Classes had begun again at the Academic Credit Union; the subject of rhetoric had not been eliminated, it was true, but the end was approaching; Monsieur Richelot had only one student, and if he were to withdraw, what would become of the impoverished old professor? Yet just such an eventuality might occur from one day to the next, and the professor of rhetoric be dismissed. "I'm not concerned for myself, " Lucy said, "but I am worried about poor Grandfather!"
"I'll be here, won't I?" Michel declared, but he spoke with so little conviction that Lucy dared not look at him. Michel felt a blush of helplessness rising to his face. And when he was alone: "I promised to be there— if only I can keep my promise! Onward—to work!" And he returned to his room.
Many days
passed; many fine notions blossomed in the young man's brain and assumed delightful forms under his pen. Finally his book was done, if such a book can ever be said to be done. He entitled the poems Hopes, and indeed his pride required all his poetry in order still to hope.

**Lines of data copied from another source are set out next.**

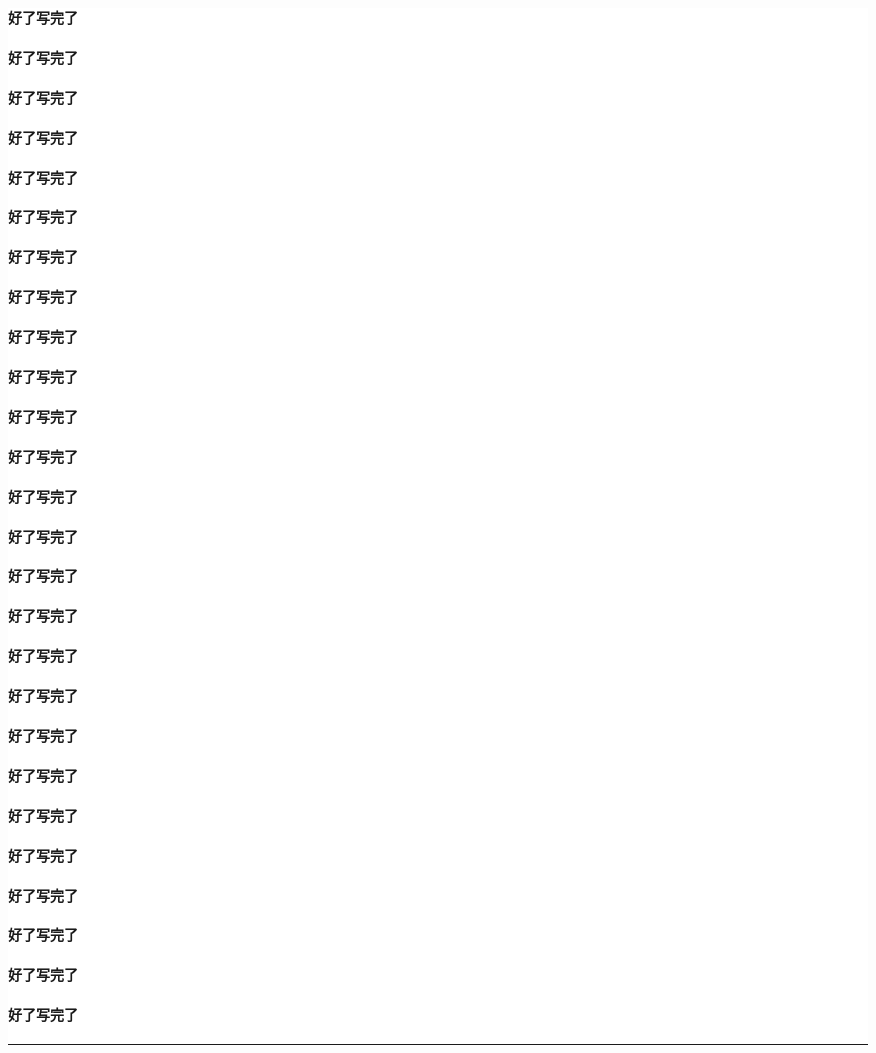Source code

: #### 好了写完了

#### 好了写完了

#### 好了写完了

#### 好了写完了

#### 好了写完了

#### 好了写完了

#### 好了写完了

#### 好了写完了

#### 好了写完了

#### 好了写完了

#### 好了写完了

#### 好了写完了

#### 好了写完了

#### 好了写完了

#### 好了写完了

#### 好了写完了

#### 好了写完了

#### 好了写完了

#### 好了写完了

#### 好了写完了

#### 好了写完了

#### 好了写完了

#### 好了写完了

#### 好了写完了

#### 好了写完了

#### 好了写完了

---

Then Michel began his great siege of the publishers; it is unnecessary to report the predictable scene which followed each of these harebrained attempts; not one publisher consented even to read his book; such was all his payment for his paper, his ink, and his Hopes.
He returned in despair; his savings were dwindling to nothing; he thought of his professor; he sought manual labor, but everywhere machines were advantageously replacing human hands; there were no further resources; in another day and age, he might have sold his skin to some rich boy who wished to avoid conscription; such transactions were no longer possible.
December arrived, the month when everything fell due, cold, mournful, dark, the month which ends the year but not one's sufferings, the month which is generally unwanted in most existences. The most terrifying word in the French language, misère, was inscribed on Michel's forehead. His shirts yellowed and gradually fell to pieces, like leaves from the trees at the beginning of winter, and there was no spring to make them grow again. He grew ashamed of himself; his visits to the professor became less frequent, and to his uncle as well; he reeked of poverty; he offered as excuses important work, even absences from the city; he would have inspired pity, if pity had not been banished from the earth in this selfish age.
The winter of 1961-62 was particularly harsh; worse than those of 1789, of 1813, and 1829 for its rigor and length. In Paris, the cold set in on November 15, and the freeze continued uninterrupted until February 28; the snow reached a depth of seventy-five centimeters, and the ice in ponds and on several rivers a thickness of seventy centimeters; for fifteen days the thermometer fell to twenty-three degrees below freezing. The Seine froze over for forty-two days, and shipping was entirely interrupted.